Piątkowe [31.05.2013] wydanie internetowe "Le Monde", przynosi ciekawe rozważania historyka, profesora College de France, Emmanuel'a Le Roy Ladurie, zatytułowane: "Historia złego czasu" ["Histoire du mouvais temps"]. Autor znany - przynajmniej w Polsce - przede wszystkim z wydanej jeszcze w 1988 roku książki "Montaillou. Wioska heretyków 1294 - 1324" [Warszawa. PIW], podnosi kwestie relatywizmu ocen w historii, zastanawia się jak wyglądałaby historia, nie pisana przez współczesnych zwycięzców, beneficjentów globalizacji? Co miałby do powiedzenia, jaki byłby upubliczniony punkt widzenia pracownika najemnego na zachodzące na naszych oczach przeobrażenia?
To ciekawa, inspirująca i frapująca kwestia, także z polskiego punktu widzenia, choćby przez pryzmat przypadającej jutro: 4 czerwca, rocznicy historycznych wyborów parlamentarnych 1989 roku w Polsce.
Korzystając z owoców zmian systemowych w Polsce i w Europie po 1989 roku, nie sposób nie widzieć, nie wolno zapomnieć, o ogromnym rachunku jaki zapłaciła cała Europa Wschodnia, a zwłaszcza Polska, o szeroko pojętych społecznych kosztach zmian systemowych. Nie wolno zapominać o kosztach wyrzeczeń, o nierównym dostępie i podziale dobrodziejstw oraz owoców zmian systemowych, o drastycznym wzroście zadłużenia zagranicznego i wewnętrznego, o patologiach prywatyzacji, wreszcie o bezrobociu.
W dzisiejszej Polsce ciągle jesteśmy porównywani do społeczeństw "Starej Unii", której doświadczenia, przebyta droga i forma organizacji, traktowane są bez mała jako swoisty wzorzec z Sevres. Czy zasadnie? Czy aby na pewno jest to przykład najbardziej efektywny, optymalny, godny blankietowego naśladowania? Polacy namawiani są dziś przez władze polityczne kraju do większej dbałości i troski, odpowiedzialności za swoje życie i przyszłość. Mają kupować polisy na życie, prywatne polisy zdrowotne gwarantujące dostęp do opieki zdrowotnej, sami oszczędzać na swoje emerytury, pod groźbą głodowego wymiary emerytur gwarantowanych przez państwo.
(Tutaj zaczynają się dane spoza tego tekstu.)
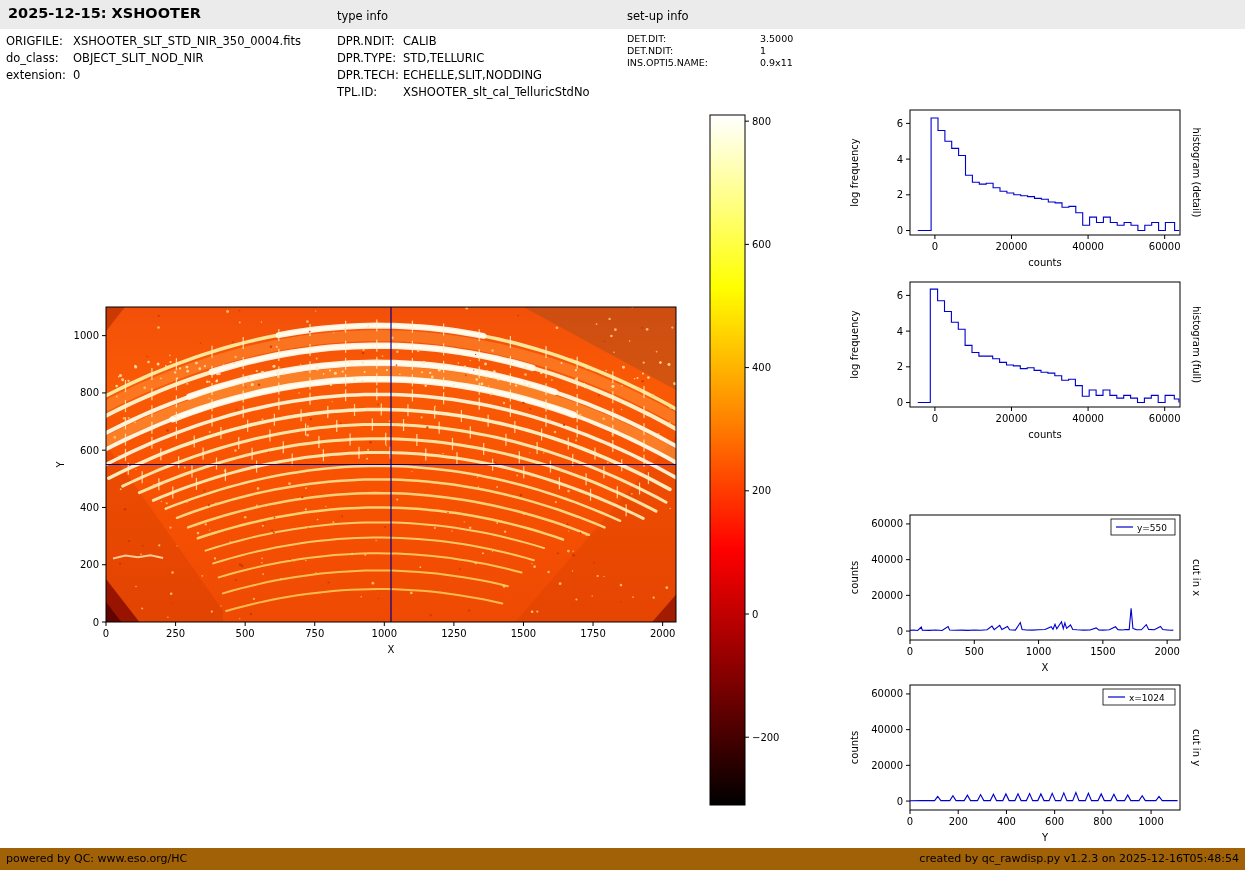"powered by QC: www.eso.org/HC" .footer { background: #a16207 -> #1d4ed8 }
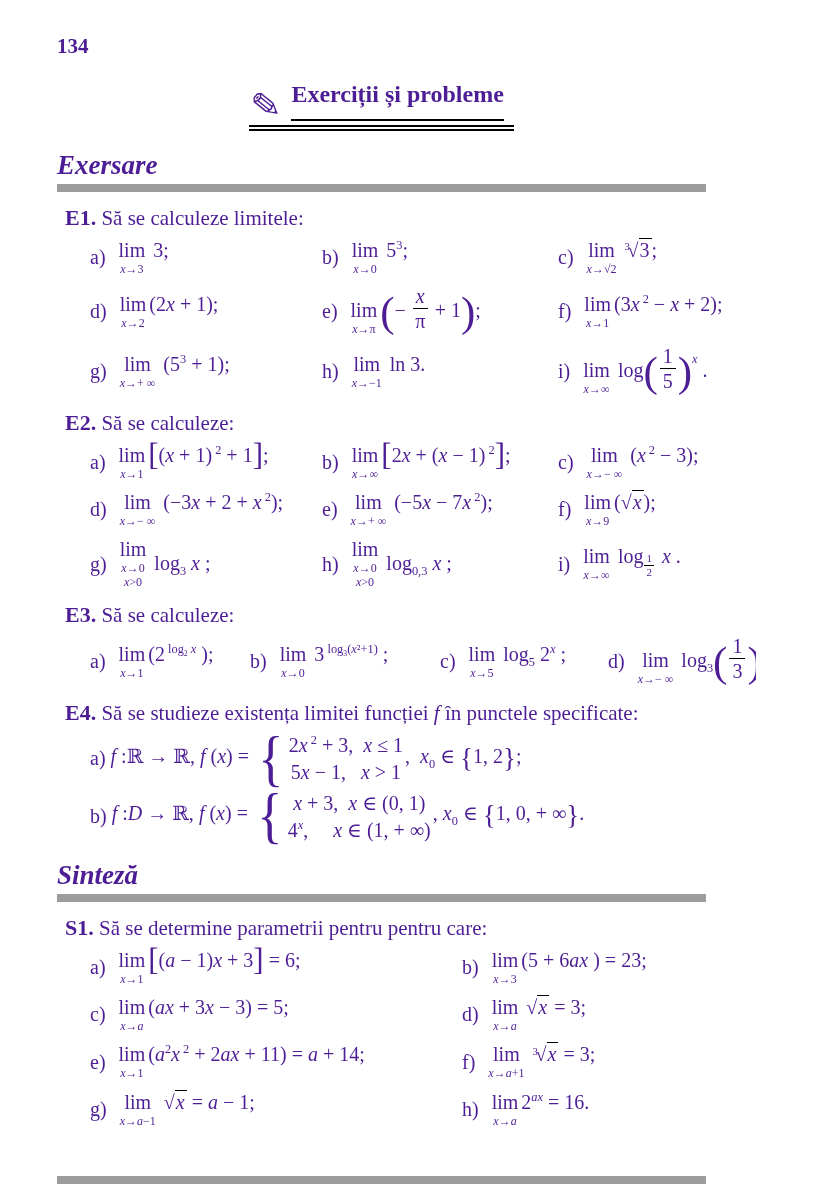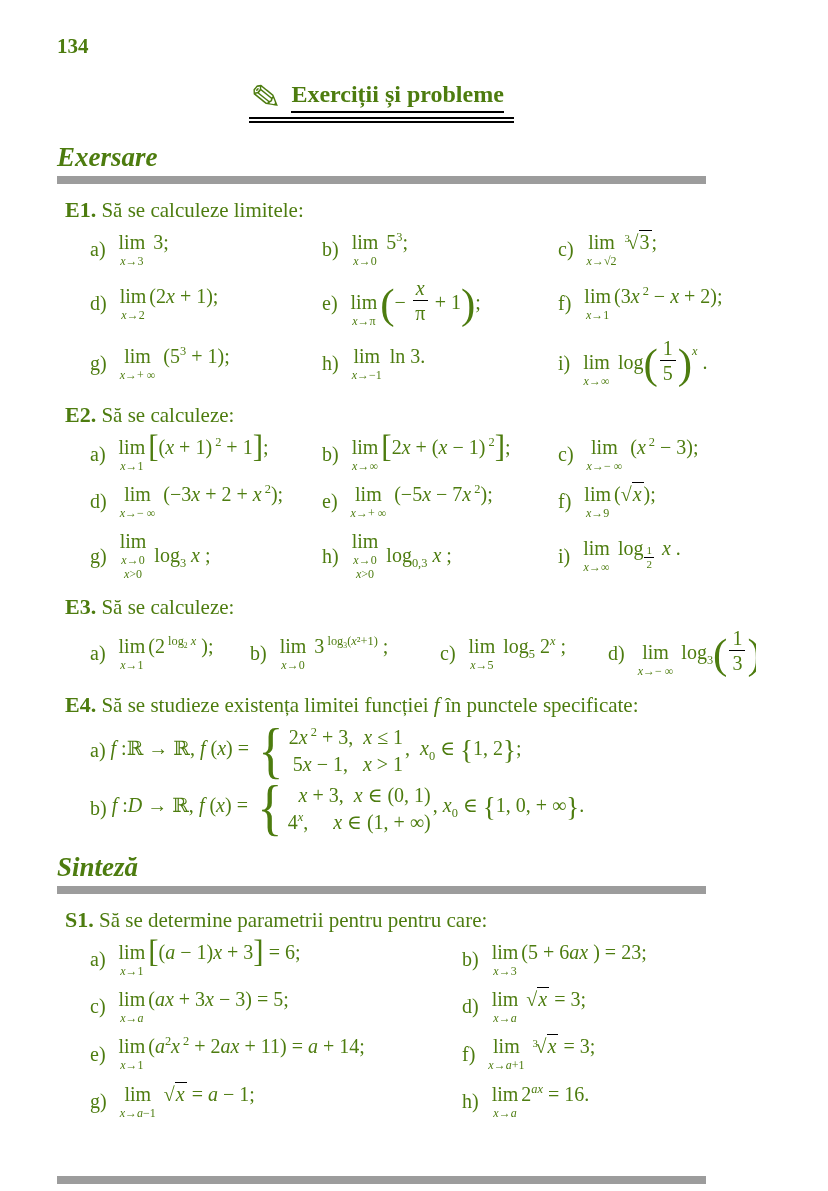"134" .page { color: #4d7c0f -> #4c1d95 }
Szkoda, że tym skądinąd słusznym apelom i wyzwaniom nie towarzyszy refleksja dotycząca siły nabywczej polskiego pracownika najemnego, poziomu zabezpieczenia społecznego w Polsce, wreszcie polityki ochrony państwa wobec pracujących.
Warto w końcu zapytać, nie tylko w Polsce i we Francji, ale w całej Europie, czemu służy wywoływana dziś wojna ideologiczna, tak niszcząca resztki społecznej stabilności, dotycząca małżeństw tej samej płci i związanego z tym problemem ustawodawstwa, zwłaszcza w odniesieniu do prawa adopcji dzieci przez małżeństwa homoseksualne? Czy to jest rzeczywiście sztandarowy, nierozwiązany problem w hierarchii społecznych celów i wyzwań, czy raczej zasłona dymna, próba odwrócenia uwagi od bezsilności władzy politycznej wobec rzeczywistych dramatów społecznych?
Polska i Europa poza troską o tożsamość i walką z postępującą dekadencją Starego Kontynentu, potrzebują bez wątpienia nowej formuły solidaryzmu społecznego, zrozumienia, że trudne czasy to wyzwanie i próba dla wszystkich, nie tylko pracowników najemnych, także właścicieli kapitału. Czas i okoliczności wymagają świadomych wyborów i samoograniczania, w imię między innymi pokoju społecznego. Warto przywrócić właściwą konotację polskiego słowa symbolu: solidarności.